When we first meet Cesar, he’s at an emotional nadir. While grieving the death of his wife and muse, Sunny Hope (Haley Sims), he’s taken Wow Platinum as his mistress. Wow works as TV’s “Money Bunny” and dreams of being part of a true power couple with Cesar. However, Cesar is not interested in Wow apart from sex and soon rejects her in favor of new love interest, Julia Cicero (Nathalie Emmanuel). Wow retaliates by seducing and marrying Cesar’s elderly uncle, Hamilton Crassus III (Jon Voight). It’s not just that this move binds them together as family, but through Crassus, Wow becomes the richest woman in the city and the essential puppet master of its bank.

It must be stressed that through the entire film, Plaza plays Wow Platinum like an erotic agent of chaos. Her dialogue is ludicrously horny at times. After noting that Cesar is so “anal,” she drops to her knees and describes herself as “so oral.” During her wedding banquet, she writhes on a sofa, feeding herself cherries, high on her own newfound position of power. When she ultimately designs a takeover of Crassus’s business with ally Clodio, she seals their partnership with an aggressive sex scene. “Auntie Wow” uses Clodio like a plaything, instructing him on how to best pleasure her.

If Cesar and Julia’s romance is a mediation on the power that love lends creativity, Wow Platinum’s form of heartless sexuality represents the destructive elements of pure avarice. Later in the film, Wow’s dialogue begins to become undercut with the sound of scissors slicing. She even mimes the action with her fingers. She is the antithesis of Cesar, who represents creation. Wow Platinum is destruction.

Wow Platinum’s story eventually ends with a boner joke. Just when she and Clodio are on the precipice of stealing everything from Crassus, her old husband calls both into his room. “What do you think of this boner I’ve got?” he says, pointing at a protrusion standing tall under his bed covers. He then reveals it’s actually a small bow and arrow. With three deft shots, he murders Wow and hits Clodio in the rear.

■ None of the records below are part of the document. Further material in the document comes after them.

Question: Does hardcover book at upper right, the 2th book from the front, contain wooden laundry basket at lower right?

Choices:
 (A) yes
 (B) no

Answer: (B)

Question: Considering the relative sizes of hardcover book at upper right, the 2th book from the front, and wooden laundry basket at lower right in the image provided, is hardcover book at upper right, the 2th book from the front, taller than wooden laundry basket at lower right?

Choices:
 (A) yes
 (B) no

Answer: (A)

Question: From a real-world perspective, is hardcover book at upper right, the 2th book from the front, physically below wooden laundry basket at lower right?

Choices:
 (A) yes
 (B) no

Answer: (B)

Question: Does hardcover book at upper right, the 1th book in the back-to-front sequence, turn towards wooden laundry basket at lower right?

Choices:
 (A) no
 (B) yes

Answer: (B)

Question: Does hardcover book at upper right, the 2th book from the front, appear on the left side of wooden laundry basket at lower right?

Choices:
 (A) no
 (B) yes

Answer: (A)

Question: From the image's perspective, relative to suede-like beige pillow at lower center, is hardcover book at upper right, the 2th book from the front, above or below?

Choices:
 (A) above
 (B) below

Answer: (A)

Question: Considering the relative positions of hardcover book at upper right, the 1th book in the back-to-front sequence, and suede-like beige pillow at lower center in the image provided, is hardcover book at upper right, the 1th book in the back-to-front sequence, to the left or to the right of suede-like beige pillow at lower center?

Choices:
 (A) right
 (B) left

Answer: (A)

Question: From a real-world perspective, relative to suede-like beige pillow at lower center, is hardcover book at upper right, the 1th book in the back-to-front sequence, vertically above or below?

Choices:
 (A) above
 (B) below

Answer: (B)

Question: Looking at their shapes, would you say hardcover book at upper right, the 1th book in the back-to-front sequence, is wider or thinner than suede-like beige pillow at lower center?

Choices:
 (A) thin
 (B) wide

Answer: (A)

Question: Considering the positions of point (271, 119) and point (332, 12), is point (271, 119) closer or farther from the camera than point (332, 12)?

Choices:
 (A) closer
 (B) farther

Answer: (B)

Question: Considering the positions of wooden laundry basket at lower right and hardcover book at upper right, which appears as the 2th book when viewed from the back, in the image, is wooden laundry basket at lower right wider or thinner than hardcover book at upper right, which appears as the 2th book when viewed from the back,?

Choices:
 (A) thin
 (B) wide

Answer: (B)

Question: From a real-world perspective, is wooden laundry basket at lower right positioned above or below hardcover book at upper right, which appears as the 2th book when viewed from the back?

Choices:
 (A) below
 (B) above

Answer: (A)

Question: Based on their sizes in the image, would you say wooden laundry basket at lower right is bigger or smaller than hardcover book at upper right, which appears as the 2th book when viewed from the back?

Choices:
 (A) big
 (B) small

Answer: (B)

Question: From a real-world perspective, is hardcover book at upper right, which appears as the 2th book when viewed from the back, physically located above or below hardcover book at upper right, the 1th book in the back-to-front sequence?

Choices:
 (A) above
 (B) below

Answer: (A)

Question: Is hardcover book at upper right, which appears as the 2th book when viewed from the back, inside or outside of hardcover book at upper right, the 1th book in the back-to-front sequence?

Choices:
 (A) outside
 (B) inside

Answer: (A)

Aubrey Plaza’s performance in Megalopolis should honestly be nominated for an Academy Award. It should be studied in schools and meditated upon by philosophers. She doesn’t just calibrate her voice and movements to transform into a living, breathing metaphor for sexual destruction; she appears to be having a blast doing it, too.

Wow Platinum isn’t the beating heart of Megalopolis, but she is its throbbing boner. It’s an incandescently adventurous and sexual performance that should be celebrated even by those who rejected the film.